Fiorella steps into the small bathroom, her bare feet silent on the wet tiles.
She doesn't hesitate. Her amber eyes are locked dead onto mine through the thick steam.
She grabs the hem of her cotton shirt and pulls it over her head, letting it drop carelessly.
It lands with a soft smack in the puddle forming on the floor.
She kicks the discarded clothes into the corner with a defiant toe, completely naked, standing in my space like she owns the fucking bunker.
"I'm tired of waiting for you to take what you want," she says, her voice echoing off the concrete walls.
My breath catches in my throat. She isn't submitting. She’s invading.
"You don't know what you're asking for, piccola," I warn, my voice dropping an octave, completely hoarse over the roar of the shower.

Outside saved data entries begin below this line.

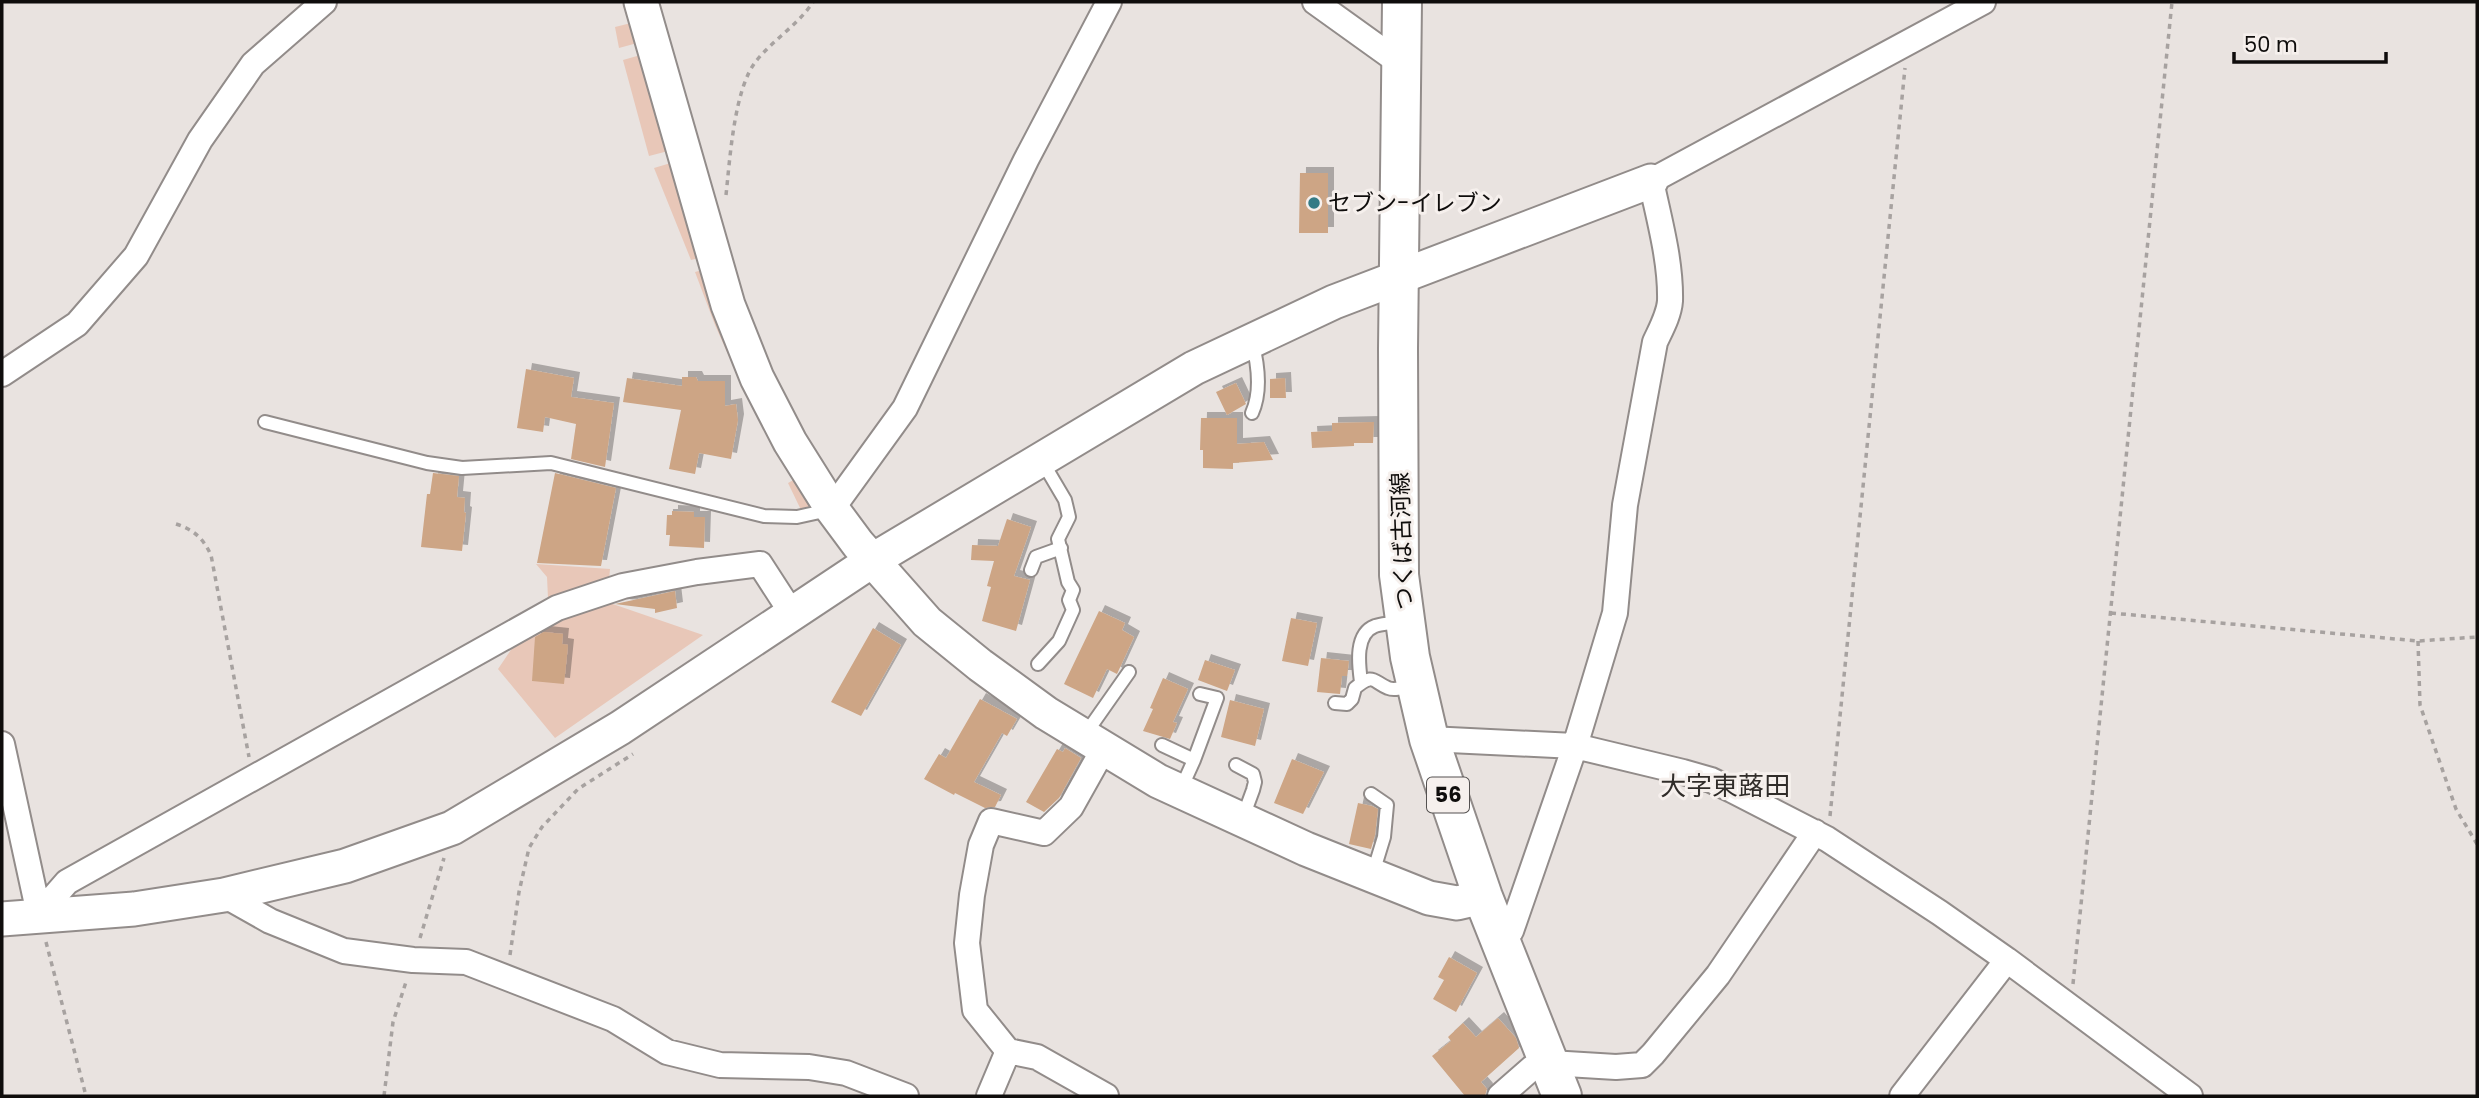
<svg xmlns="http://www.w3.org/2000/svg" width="2479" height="1098" font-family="Poppins,'Noto Sans JP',sans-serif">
<defs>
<filter id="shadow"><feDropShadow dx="6" dy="-6" stdDeviation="0" flood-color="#0004"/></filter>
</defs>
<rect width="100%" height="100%" fill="#e9e3e0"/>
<path fill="#e8c7b8" d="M635,22L641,42L619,48L615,27Z
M644,54L672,150L649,156L623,60Z
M674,162L703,257L691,260L654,168Z
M706,269L746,385L742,386L715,325L695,272Z
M797,478L814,505L802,512L788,483Z
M536,564L610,569L609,580L548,598L547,577Z
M604,601L703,635L555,738L498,669L519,638L567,613Z"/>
<path fill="#cda585" filter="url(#shadow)" d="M1300,173H1328V233H1299Z
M526,369L574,378L571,397L614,403L605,467L571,459L576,424L545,417L543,432L517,428Z
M682,377H696L698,381H725V406L736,404L738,420L731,459L699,453L695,474L669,469L681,410L623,402L627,378L682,386Z
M1285,378L1286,398H1270V379Z
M1236,383L1246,404L1227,415L1216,392Z
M1201,418H1237V444L1264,442L1273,460L1233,463V469L1203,468V450H1200Z
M1374,422L1373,443H1354V446L1312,448L1311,432L1332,431V423Z
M433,473L459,476L457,497L465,498L464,512L466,513L462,551L421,547L427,494H430Z
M555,473L616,488L601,566L537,563Z
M672,511L694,512V517H705L704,548L669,546L670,535H666L667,515H672Z
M1007,519L1031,527L1014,576L1030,580L1016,631L982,621L991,587L987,586L994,561L971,560L972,545L998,546Z
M675,591L677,608L655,613V609L615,604Z
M1099,611L1125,623L1122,630L1134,637L1117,674L1107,669L1093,698L1064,684Z
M1291,618L1317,623L1308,666L1282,661Z
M873,628L901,645L861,716L831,702Z
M544,632L563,634L562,644L568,645L564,684L532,681L535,637Z
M1321,658L1349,661L1347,676H1342L1340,694L1317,692Z
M1205,660L1235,670L1227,691L1198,680Z
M1163,678L1188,689L1173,722L1177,723L1170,739L1143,731L1153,709L1150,708Z
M980,699L1017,719L1007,736L1002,733L974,782L1001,795L995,807L985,808L955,793L954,795L924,779L939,754L946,758Z
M1230,700L1264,709L1255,746L1221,737Z
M1065,748L1081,758L1059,798L1044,812L1026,802L1057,749L1063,752Z
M1292,759L1324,772L1303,814L1274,803Z
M1358,803L1372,806L1378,809L1375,835L1371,849L1349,844Z
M1449,957L1477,973L1456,1012L1433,999L1444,980L1438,977Z
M1498,1018L1516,1038L1519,1048L1481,1082L1487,1089L1485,1096H1465L1432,1056L1451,1041L1448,1037L1463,1023L1476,1037Z"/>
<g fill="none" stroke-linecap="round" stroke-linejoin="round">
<g stroke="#928c8a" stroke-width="16">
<path id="lane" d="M1252,341C1258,364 1262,391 1252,413
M265,422L427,463L462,468L551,463L764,516L797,517L829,510
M1031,570L1036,557L1061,548
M1038,664L1059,641L1073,610L1069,600L1073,590L1068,582L1058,539L1069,517L1065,500L1042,461
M1361,682C1359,666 1354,634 1375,626C1384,623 1393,624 1402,620
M1335,703L1347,704L1352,699L1355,688C1374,672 1373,682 1388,688C1395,691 1405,687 1413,685
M1084,736L1129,672
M1162,745L1194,760L1217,698L1200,694
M1236,765L1253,774L1255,782L1253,790L1242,820
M1180,791L1194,760
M1371,794L1387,805L1384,837L1373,873"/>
</g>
<g stroke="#928c8a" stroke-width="28">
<path id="street" d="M1315,2L1400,63
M2,374L77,324L136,256L200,140L253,64L324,2
M832,509L905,408L1026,160L1109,2
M1429,739L1575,746L1615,613L1625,505L1655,342C1661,329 1669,315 1670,301C1671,261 1659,219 1651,181L1983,2
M2,744L39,914
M1104,748L1071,807L1044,833L991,821L981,845L972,895L967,943L975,1010L1008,1051L1037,1057L1106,1096
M224,895L270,921L344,951L413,960L466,962L613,1019L667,1052L720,1065L809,1067L846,1073L906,1096
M39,914L67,882L557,608L623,586L697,572L760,564L793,615
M1500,939L1511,931L1575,746L1683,772L1711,780L1732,790L1827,839L1940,913L2007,960L1902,1096
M2007,960L2190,1096
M989,1096L1008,1051
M1500,1096L1532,1068L1550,1063L1616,1067L1642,1065L1653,1054L1718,975L1815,832"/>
</g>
<g stroke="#928c8a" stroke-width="37">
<path id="secondary" d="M641,2L728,305L757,378L790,442L832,509L858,544L927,622L980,665L1046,713L1158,781L1306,849L1429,898L1457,903L1483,897
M2,919L134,909L224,895L345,866L452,828L620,728L873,560L1194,368L1334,302L1651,181"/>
</g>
<g stroke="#928c8a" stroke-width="42">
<path id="primary" d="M1402,2L1398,349L1399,575L1410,657L1429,739L1483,897L1562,1096"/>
</g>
<path stroke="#a7a2a0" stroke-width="3.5" stroke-dasharray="5 5" stroke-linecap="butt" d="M726,195C730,159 734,87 757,60C774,39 798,25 813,2
M176,524C194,530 203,538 211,555L249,757
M2111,613L2418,641L2477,637
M2418,641L2420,705L2456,809L2477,844
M1830,816L1905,68
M420,938L444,858
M46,942L86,1096
M510,955L519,892L529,848L542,827L578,789L633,754
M2073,984L2172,2
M384,1096L393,1022L406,982"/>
<use href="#lane" stroke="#fff" stroke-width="12"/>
<use href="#street" stroke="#fff" stroke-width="24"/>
<use href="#secondary" stroke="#fff" stroke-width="33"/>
<use href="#primary" stroke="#fff" stroke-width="38"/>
</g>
<circle fill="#347b86" stroke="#f6f0ed" stroke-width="2.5" cx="1314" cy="203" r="7"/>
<g text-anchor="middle" stroke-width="6" stroke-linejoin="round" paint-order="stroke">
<rect fill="#f6f0ed" stroke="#545150" stroke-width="2" x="1427" y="777.5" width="42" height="35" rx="5"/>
<g font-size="21" font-weight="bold" fill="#0f0d0c">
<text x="1448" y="802">56</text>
</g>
<g font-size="23" fill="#0f0d0c" stroke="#f6f0ed" text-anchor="start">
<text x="1328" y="211">セブン-イレブン</text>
</g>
<g font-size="23" fill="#0f0d0c" stroke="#f6f0ed">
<text transform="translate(1402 541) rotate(-92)" y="8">つくば古河線</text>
</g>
<g font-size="26" fill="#302c29" stroke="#f6f0ed">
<text x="1725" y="795">大字東蕗田</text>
</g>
</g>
<rect width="2479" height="1098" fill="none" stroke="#0f0d0c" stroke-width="7"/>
<path d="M2234 52v10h152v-10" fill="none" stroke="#0f0d0c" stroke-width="3.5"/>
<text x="2244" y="52" font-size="21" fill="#0f0d0c" stroke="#f6f0ed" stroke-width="5" paint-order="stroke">50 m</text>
</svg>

She steps right into the narrow stall with me. The cold air follows her in, but the hot spray hits her chest, making her gasp. She reaches out, her wet fingers sliding over mine, and firmly takes the bar of lye soap right out of my hand. She doesn't back down.
"Look at me."
"I haven't looked at anything else for a week," I bite back, the tension in my groin pulling tight.
She lathers the soap between her hands, the slick foam building, and slides the bar over the hard ridges of my collarbone.
Her touch is heavy. Intentional. The water is roaring in our ears, her dark chestnut hair clinging to the sides of her neck, the steam thickening the air until it’s hard to breathe.
I’m losing control of the room. I’m the one with the gun on the door, but she’s the one dictating the pace.
She drops her hands lower, washing the thick, ugly scars on my chest. Her movements are slow, almost clinical, but there’s a dark, fucked-up electricity jumping between us.
She steps closer, leaning in until her wet breasts press flush against my hard abdomen.
She tilts her head, tracing a long, jagged scar on my ribs with the very tip of her tongue.
She tastes the salt, the cheap soap, the sweat.
"Does this one hurt?" she whispers against my wet skin.
"Everything hurts when you touch it like that," I growl.